Resultado: o garimpo ilegal seguiu forte na Renca. Em 2019, moradores denunciaram o assassinato de um líder em meio a uma invasão de garimpeiros na Terra Indígena Waiãpi, que tem parte de suas terras na reserva mineral. Depois, porém, a PF (Polícia Federal) informou que não foram encontrados sinais de violência e que a morte ocorreu por afogamento. Também disse não ter localizado indícios de invasão por garimpeiros, conclusão que foi contestada pelos indígenas.

Legalizar não é garantia de perfeição, como vimos na tragédia de Brumadinho. Mas em geral reduz os problemas.

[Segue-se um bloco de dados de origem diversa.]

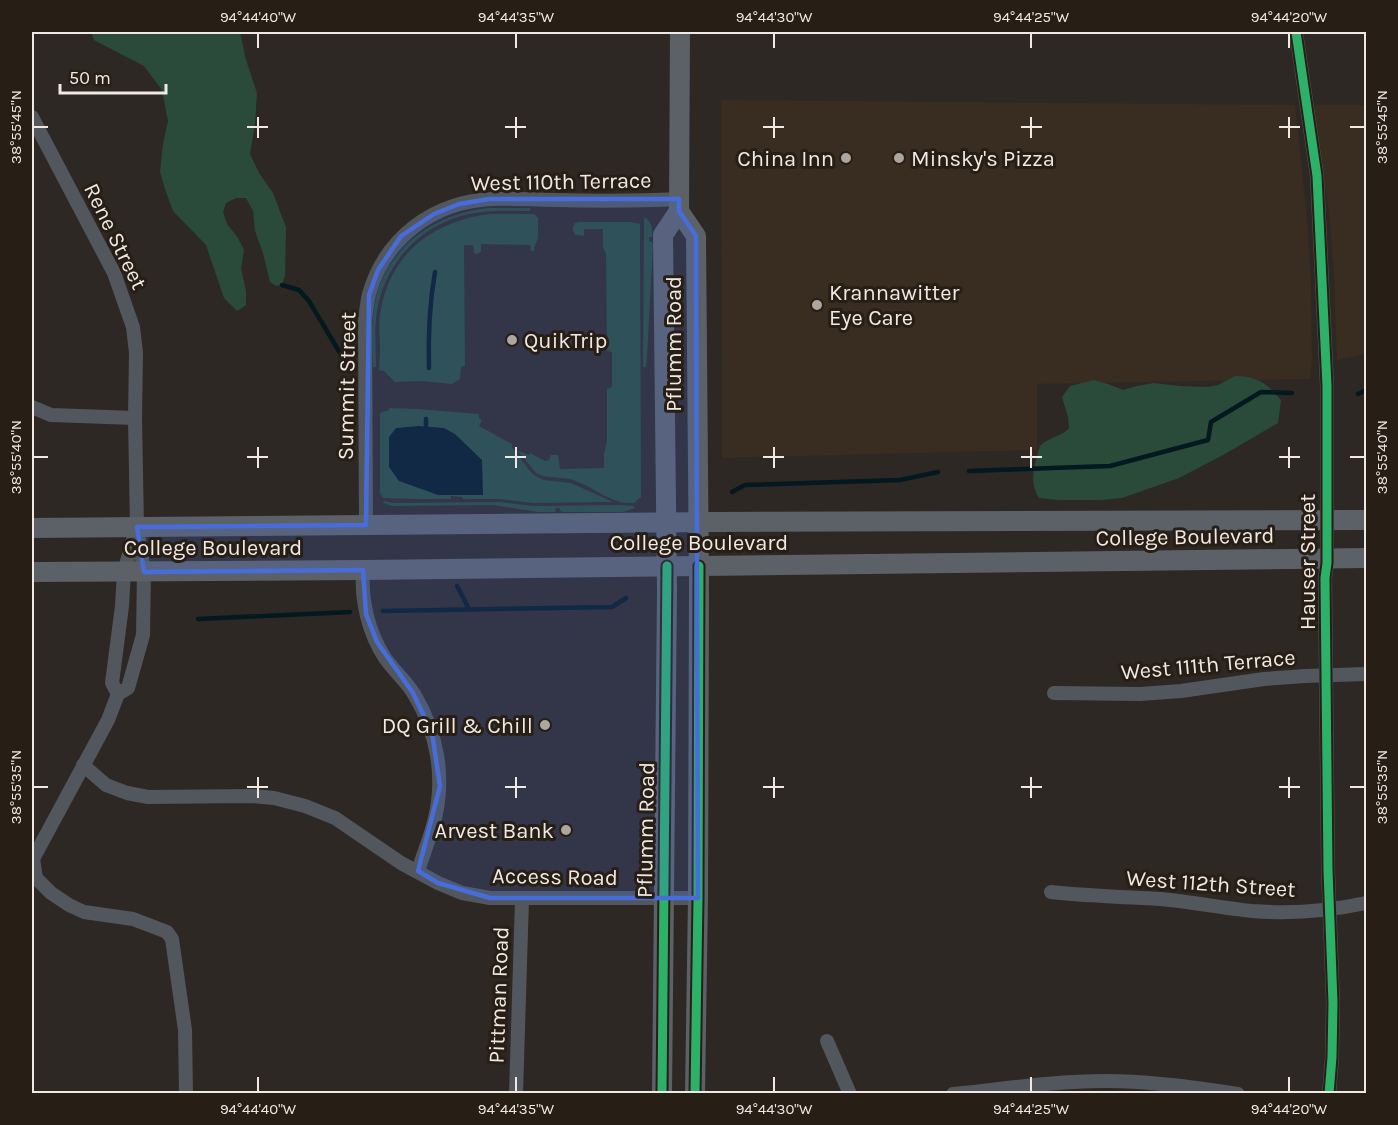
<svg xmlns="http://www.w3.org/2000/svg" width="1398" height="1125" viewBox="0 0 1398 1125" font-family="Karla,sans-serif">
	<rect width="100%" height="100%" fill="#2d2823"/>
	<g fill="#392c20">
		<path d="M 721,100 L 1295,105 L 1307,217 L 1311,280 L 1312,358 L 1310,379 L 1037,384 L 1037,450 L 722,458 Z"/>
		<path d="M 1314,105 L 1366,105 L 1366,354 L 1337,360 L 1334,277 L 1330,222 Z"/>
	</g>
	<g fill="#2a4b3a">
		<path d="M 91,32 L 240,32 L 246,60 L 257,93 L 255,124 L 250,154 L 259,173 L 273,193 L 286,227 L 285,275 L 282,285 L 276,286 L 270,282 L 263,253 L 255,231 L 253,211 L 246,198 L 236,198 L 226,203 L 223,212 L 227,224 L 238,238 L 244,250 L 241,268 L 246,291 L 246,305 L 237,311 L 224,298 L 206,245 L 173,211 L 165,189 L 160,172 L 163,144 L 168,121 L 162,90 L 144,66 L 94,40 Z"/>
		<path d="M 489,208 L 530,208 L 530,211 C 512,211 493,210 475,213 C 424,221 385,261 377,311 C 374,330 376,349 376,367 L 373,367 C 372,345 371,323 375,302 C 387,247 435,213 489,208 Z"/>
		<path d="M 490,214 L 534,214 L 538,218 L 538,238 L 534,248 L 534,251 L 531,251 L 530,245 L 481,244 L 481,252 L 476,254 L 474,253 L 473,245 L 464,245 L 465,366 L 461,367 L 460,379 L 452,384 L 421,381 L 395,382 L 384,371 L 379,370 C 379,363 380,355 380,348 C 380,337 378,326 380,315 C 388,255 432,221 490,214 Z"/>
		<path d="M 645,217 C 652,224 653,228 652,237 L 649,237 L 649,241 L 652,242 L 653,245 L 647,356 L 646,367 L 643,367 L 644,220 Z"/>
		<path d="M 580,222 L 631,222 L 640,224 L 641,493 L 641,497 L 634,503 C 629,503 624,503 620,502 C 603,497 589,485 573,480 C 560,476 550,480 536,473 L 517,450 L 529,455 L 530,453 L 545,461 L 549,460 L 551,455 L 558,455 L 560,469 L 604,468 L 604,454 L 607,441 L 607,389 L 612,387 L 612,352 L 607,351 L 607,346 L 606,254 L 603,247 L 603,229 L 584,229 L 584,236 L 576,235 C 572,232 572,228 575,223 Z"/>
		<path d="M 1235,376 C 1257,376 1268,384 1281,400 L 1278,423 L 1223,455 L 1179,478 L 1122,498 L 1101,500 L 1059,500 L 1039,498 C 1030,484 1033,471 1037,456 C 1038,454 1039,448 1040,446 C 1048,437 1062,437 1069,428 L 1068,417 L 1062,397 L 1070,386 L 1094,380 L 1108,384 L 1123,390 L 1137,386 L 1154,383 L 1179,386 L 1207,387 L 1218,385 Z"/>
		<path d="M 389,408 L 418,409 L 479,414 L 479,418 L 482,420 L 479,426 L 512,444 L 512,447 L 529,470 L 534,475 L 544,480 L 571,483 L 613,502 L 533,503 L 500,499 L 463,499 L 462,497 L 451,496 L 451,499 C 428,499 405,499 383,498 L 380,493 L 380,413 L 389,410 Z"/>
		<path d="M 384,501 L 393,503 L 500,502 L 534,506 L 618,505 L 633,506 L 635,508 L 623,512 L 563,512 L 560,511 L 560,508 L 556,508 L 555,512 L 538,512 L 493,505 L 393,506 L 383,503 Z"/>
	</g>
	<path fill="#04181f" d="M 419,426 L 444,428 L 455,434 L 482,460 L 483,495 L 438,495 L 399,481 L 389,467 L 389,437 L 396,428 Z"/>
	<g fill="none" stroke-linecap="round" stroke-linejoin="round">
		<g stroke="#04181f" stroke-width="4.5">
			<path d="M 282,285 L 299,290 L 309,301 L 343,358"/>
			<path d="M 429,368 C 428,333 429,306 435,272"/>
			<path d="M 1358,394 L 1366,390"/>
			<path d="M 426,426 L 426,419"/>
			<path d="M 969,471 L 1110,466 L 1208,440 L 1211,422 L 1261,392 L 1292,393"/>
			<path d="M 732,492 L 745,485 L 900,480 L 938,472"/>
			<path d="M 457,586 L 469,609"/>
			<path d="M 383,611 L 612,607 L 626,598"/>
			<path d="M 198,619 L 350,612"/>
		</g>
		<g stroke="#52575d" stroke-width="14">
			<path d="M 1296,32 L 1317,176 L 1327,386 L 1327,563 L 1325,578 L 1328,870 L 1333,1003 L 1332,1057 L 1329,1094"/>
			<path d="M 32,117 L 114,273 L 133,327 L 136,353 L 135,418 L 137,527 L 144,572 L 143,635 L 128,688 L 118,694 L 108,720 L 33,859"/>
			<path d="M 32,407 L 51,415 L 135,418"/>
			<path d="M 366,525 L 365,321 C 366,312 367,302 369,294 C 385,238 433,202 491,199 C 512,198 534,200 555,200 C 596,201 638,201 679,199"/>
			<path d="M 363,570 C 361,600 368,632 385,658 C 394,671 406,681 414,694 C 437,732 445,776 435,818 C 431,836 423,854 418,871"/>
			<path d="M 1054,693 L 1140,694 L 1181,691 L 1264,679 L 1305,676 L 1366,674"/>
			<path d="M 118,694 L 112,683 L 122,606 L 124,572 L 135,532"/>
			<path d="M 83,765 L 106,785 L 127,793 L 148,797 L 253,796 L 274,798 L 305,806 L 335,818 L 401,863 L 438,883 L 462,893 L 490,898 L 698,898"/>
			<path d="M 33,859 L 36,878 L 51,893 L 69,905 L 84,912 L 133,919 L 167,932 L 172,939 L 185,1030 L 186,1094"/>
			<path d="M 1051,892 C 1088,896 1125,897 1161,899 C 1192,902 1222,908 1252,911 C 1291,914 1329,911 1366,903"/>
			<path d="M 827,1041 L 850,1094"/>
			<path d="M 516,1094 L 522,899"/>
			<path d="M 953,1094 C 1003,1089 1054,1081 1105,1081 C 1150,1081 1194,1087 1238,1094"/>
		</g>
		<g stroke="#5c6168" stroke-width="20">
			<path d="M 679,211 L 696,236 L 699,584 L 698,898 L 695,1094"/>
			<path d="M 32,528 L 716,522 L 1366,520"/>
			<path d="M 32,572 L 363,570 L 1366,558"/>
			<path d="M 662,1094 L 667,590 L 663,235 L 679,211 L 680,32"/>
		</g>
		<defs>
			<g id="cycleway">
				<path d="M 1296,32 L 1317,176 L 1327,386 L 1327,563 L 1325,578 L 1328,870 L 1333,1003 L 1332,1057 L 1329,1094"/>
				<path d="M 662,1094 L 667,566"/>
				<path d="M 695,1094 L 698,898 L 699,566"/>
			</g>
		</defs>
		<use href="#cycleway" stroke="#271e15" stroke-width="13"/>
		<use href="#cycleway" stroke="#2db169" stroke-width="9"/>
	</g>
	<path fill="#476dda" fill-opacity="0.2" stroke="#476dda" stroke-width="4.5" stroke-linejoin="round" d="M 489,199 L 679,199 L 679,211 L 696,236 L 698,898 L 490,898 L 438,883 L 418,871 L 440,786 L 432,733 L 413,693 L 377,642 L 366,614 L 363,570 L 144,572 L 137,527 L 366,525 L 369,295 L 378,270 L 401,236 L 434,214 L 459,204 Z"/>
	<path fill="none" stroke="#f0e9e3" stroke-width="2" d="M 258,33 L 258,48M 516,33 L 516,48M 774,33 L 774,48M 1031,33 L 1031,48M 1289,33 L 1289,48M 258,117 L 258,138M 516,117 L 516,138M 774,117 L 774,138M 1031,117 L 1031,138M 1289,117 L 1289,138M 33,127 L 48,127M 247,127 L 268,127M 505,127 L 526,127M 763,127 L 784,127M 1021,127 L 1042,127M 1279,127 L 1300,127M 1350,127 L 1365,127M 258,447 L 258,468M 516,447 L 516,468M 774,447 L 774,468M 1031,447 L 1031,468M 1289,447 L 1289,468M 33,457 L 48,457M 247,457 L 268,457M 505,457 L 526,457M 763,457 L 784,457M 1021,457 L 1042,457M 1279,457 L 1300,457M 1350,457 L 1365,457M 258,777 L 258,798M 516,777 L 516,798M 774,777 L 774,798M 1031,777 L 1031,798M 1289,777 L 1289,798M 33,787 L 48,787M 247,787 L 268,787M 505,787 L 526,787M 763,787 L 784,787M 1021,787 L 1042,787M 1279,787 L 1300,787M 1350,787 L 1365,787M 258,1077 L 258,1092M 516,1077 L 516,1092M 774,1077 L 774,1092M 1031,1077 L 1031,1092M 1289,1077 L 1289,1092"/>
	<g fill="#aca5a0" stroke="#271e15" stroke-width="2">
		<circle cx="846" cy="158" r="6"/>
		<circle cx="899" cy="158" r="6"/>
		<circle cx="817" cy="305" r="6"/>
		<circle cx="512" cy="340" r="6"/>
		<circle cx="545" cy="725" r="6"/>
		<circle cx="566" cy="830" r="6"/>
	</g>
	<g text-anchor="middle" stroke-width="6" stroke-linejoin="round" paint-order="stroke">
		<g font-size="22" fill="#f0e9e3" stroke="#271e15" text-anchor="end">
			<text x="834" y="166">China Inn</text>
			<text x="911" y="166" text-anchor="start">Minsky's Pizza</text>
			<text x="829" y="300" text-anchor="start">Krannawitter<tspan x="829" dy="25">Eye Care</tspan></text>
			<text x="524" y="348" text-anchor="start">QuikTrip</text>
			<text x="533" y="733">DQ Grill &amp; Chill</text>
			<text x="554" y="838">Arvest Bank</text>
		</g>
		<g font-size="22" fill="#f0e9e3" stroke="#271e15">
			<text transform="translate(561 181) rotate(-1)" y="8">West 110th Terrace</text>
			<text transform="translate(116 236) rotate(64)" y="8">Rene Street</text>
			<text transform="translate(673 344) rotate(-90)" y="8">Pflumm Road</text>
			<text transform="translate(346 386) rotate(-89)" y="8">Summit Street</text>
			<text transform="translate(1185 536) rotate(-1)" y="8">College Boulevard</text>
			<text x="699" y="550">College Boulevard</text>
			<text x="213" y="555">College Boulevard</text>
			<text transform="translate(1307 562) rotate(-90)" y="8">Hauser Street</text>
			<text transform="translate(1208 664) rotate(-5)" y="8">West 111th Terrace</text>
			<text transform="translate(645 830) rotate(-89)" y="8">Pflumm Road</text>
			<text transform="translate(555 876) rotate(1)" y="8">Access Road</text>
			<text transform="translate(1211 883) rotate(4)" y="8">West 112th Street</text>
			<text transform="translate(498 995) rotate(-88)" y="8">Pittman Road</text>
		</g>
	</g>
	<rect width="1398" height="1125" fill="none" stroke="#271e15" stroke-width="66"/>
	<path d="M60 84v9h106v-9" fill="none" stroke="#f0e9e3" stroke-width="3"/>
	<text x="69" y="84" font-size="18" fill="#f0e9e3" stroke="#271e15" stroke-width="4.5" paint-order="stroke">50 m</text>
	<rect x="33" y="33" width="1332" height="1059" fill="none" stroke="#f0e9e3" stroke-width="2"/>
	<g font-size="15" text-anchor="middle" fill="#f0e9e3">
		<text x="258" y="22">94°44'40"W</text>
		<text x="516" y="22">94°44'35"W</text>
		<text x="774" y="22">94°44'30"W</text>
		<text x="1031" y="22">94°44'25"W</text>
		<text x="1289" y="22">94°44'20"W</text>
		<text transform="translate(16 127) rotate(-90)" y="5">38°55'45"N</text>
		<text transform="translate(1382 127) rotate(-90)" y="5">38°55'45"N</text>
		<text transform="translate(16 457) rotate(-90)" y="5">38°55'40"N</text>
		<text transform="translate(1382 457) rotate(-90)" y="5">38°55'40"N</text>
		<text transform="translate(16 787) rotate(-90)" y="5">38°55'35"N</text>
		<text transform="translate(1382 787) rotate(-90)" y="5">38°55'35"N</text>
		<text x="258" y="1114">94°44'40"W</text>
		<text x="516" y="1114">94°44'35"W</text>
		<text x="774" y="1114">94°44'30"W</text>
		<text x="1031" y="1114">94°44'25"W</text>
		<text x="1289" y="1114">94°44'20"W</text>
	</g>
</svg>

A empresa tem que seguir regras para recompor a floresta, pode captar dinheiro para investir em técnicas de extração mais modernas e sustentáveis, precisa responder a exigências de consumidores e fundos de investimentos.

No Território do Norte, na Austrália, 80% da mineração acontece em terras de aborígenes. Eles formaram até sua própria mineradora, a Australian Aboriginal Mining Corporation, com um investimento de US$ 45 milhões. Já o Canadá tem mais de 400 acordos de mineração com povos nativos.

Outra vantagem é que a mineração legalizada aumenta o custo de oportunidade do desmatamento. Agindo sobre uma pequena parte de um território, gera muitos empregos e renda do que quem devasta uma área inteira para criar pastos ou extrair madeira.

Muitos ambientalistas têm uma ilusão de nirvana em relação a Amazônia. Recusam-se a aceitar a opção menos pior, discordam de qualquer alternativa que não mantenha a floresta um paraíso do filme "Avatar".

Na vida real, porém, esse tipo de dogmatismo está transformando a Amazônia num inferno de boas intenções.

Erramos: o texto foi alterado

Versão anterior deste texto deixou de informar que, em 2019, laudo apontou afogamento como provável causa da morte do líder indígena. Na ocasião, a PF disse também não ter localizado indícios de invasão por garimpeiros, conclusão que foi contestada pelos waiãpis.